Julien Truchan demişken: bence kendisi şu an brutal death metal dünyasının en önemli vokalistlerinden birisi. Kendine has yarı-temiz vokallerinin de etkisiyle durup durup övdüğümüz Travis Ryan’ın adı bu konuda genelde zirve olarak geçmeye başlasa da, Truchan da hem brutal vokallerde hem de Ryan’a göre daha sık kullandığı pig squeal’larda bence çok etkileyici bir performans sergiliyor. Sırf ufak bir ninni içeren giriş parçası Hush Little Baby sonrası gelip albüme gerçek manada start veren Reptilian hayvanlığındaki performansı bile onu üst düzey vokalistler arasında değerlendirmek için yeter de artar bile.
“Necrobreed”de baştan sona oldukça istikrarlı bir performansla karşılaşıyoruz. Elbette kimi şarkılar diğerlerinden bir şekilde öne çıkmayı başarsa da (yine Reptilian diyeceğim burada, bir de Mass Grave’in son bir dakikasının organize deliliği nedir öyle) insana “dur şu şarkıyı açıp bir dinleyeyim”den ziyade “açayım Necrobreed’i de baştan sona aksın” dedirtmesi daha olası bir albüm bu. THE BLACK DAHLIA MURDER hayvanı Trevor Strnad’ın konuk olduğu ve oldukça rahatsız edici sample’lara da ev sahipliği yapan Forgive Me Father’dan yine de bir bahsetmiş olayım burada.

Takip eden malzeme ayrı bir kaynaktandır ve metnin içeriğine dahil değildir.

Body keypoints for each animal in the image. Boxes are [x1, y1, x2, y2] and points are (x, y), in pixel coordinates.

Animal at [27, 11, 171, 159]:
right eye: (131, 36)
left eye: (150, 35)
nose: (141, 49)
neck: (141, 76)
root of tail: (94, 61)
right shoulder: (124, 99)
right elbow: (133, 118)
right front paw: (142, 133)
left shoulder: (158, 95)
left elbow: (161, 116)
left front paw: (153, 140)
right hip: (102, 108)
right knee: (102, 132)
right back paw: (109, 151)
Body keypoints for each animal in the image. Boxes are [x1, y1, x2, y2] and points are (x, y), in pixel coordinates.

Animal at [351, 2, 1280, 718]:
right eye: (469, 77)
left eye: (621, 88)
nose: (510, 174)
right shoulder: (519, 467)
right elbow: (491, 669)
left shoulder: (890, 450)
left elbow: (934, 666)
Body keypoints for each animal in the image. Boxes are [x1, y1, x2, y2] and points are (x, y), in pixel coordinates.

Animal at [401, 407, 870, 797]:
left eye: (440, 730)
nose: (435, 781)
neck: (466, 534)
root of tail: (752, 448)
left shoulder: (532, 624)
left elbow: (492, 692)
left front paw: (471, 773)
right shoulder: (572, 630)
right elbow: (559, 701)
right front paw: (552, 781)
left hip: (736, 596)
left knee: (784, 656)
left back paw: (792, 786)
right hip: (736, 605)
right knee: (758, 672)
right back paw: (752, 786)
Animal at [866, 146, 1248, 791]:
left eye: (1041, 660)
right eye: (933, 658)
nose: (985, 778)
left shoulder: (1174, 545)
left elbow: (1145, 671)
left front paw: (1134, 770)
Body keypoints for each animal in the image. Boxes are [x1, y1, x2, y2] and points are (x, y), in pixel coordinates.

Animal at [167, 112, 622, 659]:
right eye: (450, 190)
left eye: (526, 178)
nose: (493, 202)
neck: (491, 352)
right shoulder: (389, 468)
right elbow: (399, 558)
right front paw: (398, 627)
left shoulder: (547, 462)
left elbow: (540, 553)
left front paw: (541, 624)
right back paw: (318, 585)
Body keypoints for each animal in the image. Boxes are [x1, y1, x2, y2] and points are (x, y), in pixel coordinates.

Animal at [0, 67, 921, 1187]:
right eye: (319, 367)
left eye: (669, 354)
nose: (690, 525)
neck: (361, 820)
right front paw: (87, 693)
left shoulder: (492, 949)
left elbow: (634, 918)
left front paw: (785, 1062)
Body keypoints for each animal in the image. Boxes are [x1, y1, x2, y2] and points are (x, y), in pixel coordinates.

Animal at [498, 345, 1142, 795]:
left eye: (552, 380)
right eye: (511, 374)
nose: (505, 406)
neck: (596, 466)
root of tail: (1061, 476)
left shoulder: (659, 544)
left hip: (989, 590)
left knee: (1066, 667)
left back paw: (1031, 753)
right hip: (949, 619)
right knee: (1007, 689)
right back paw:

Bir annenin çocuğunu yatağa yatırıp etkileyici bir sesle kısa bir ninni söylemesiyle açılan albüm, birkaç şarkıda kullanılan sample’larla da brutalliğini pekiştiriyor. Arnold Schwarzenegger’in Commando filminden hem acımasız hem de kontekstten çıkarılınca komik duran repliklerinden daha, ehm, vahşi içeriklere (siz dinleyin iyisi mi) uzanan bir yelpazede yer bulan bu kayıtlar albüme bazen çizgi romansal bir gerçeklik katarken, bazen ise düpedüz can sıkıcı oluyorlar.
BENIGHTED, içten geçmeli death metalin en büyük isimlerinden biri olduğu ve bu zirveye oynama alışkanlığından vazgeçmeye niyeti olmadığı konusunda gayet açık ve net bir açıklama yapmış yine “Necrobreed” ile. Bence hafifçe geriye doğru atılmış bir adım olan “Carnivore Sublime”dan sonra yine “Asylum Cave” hayvanoğluhayvanlığına döndükleri; sürükleyici, öküzleme bir death metal albümü var karşımızda ve evet, ben ölüm metalimi tam olarak da böyle seviyorum.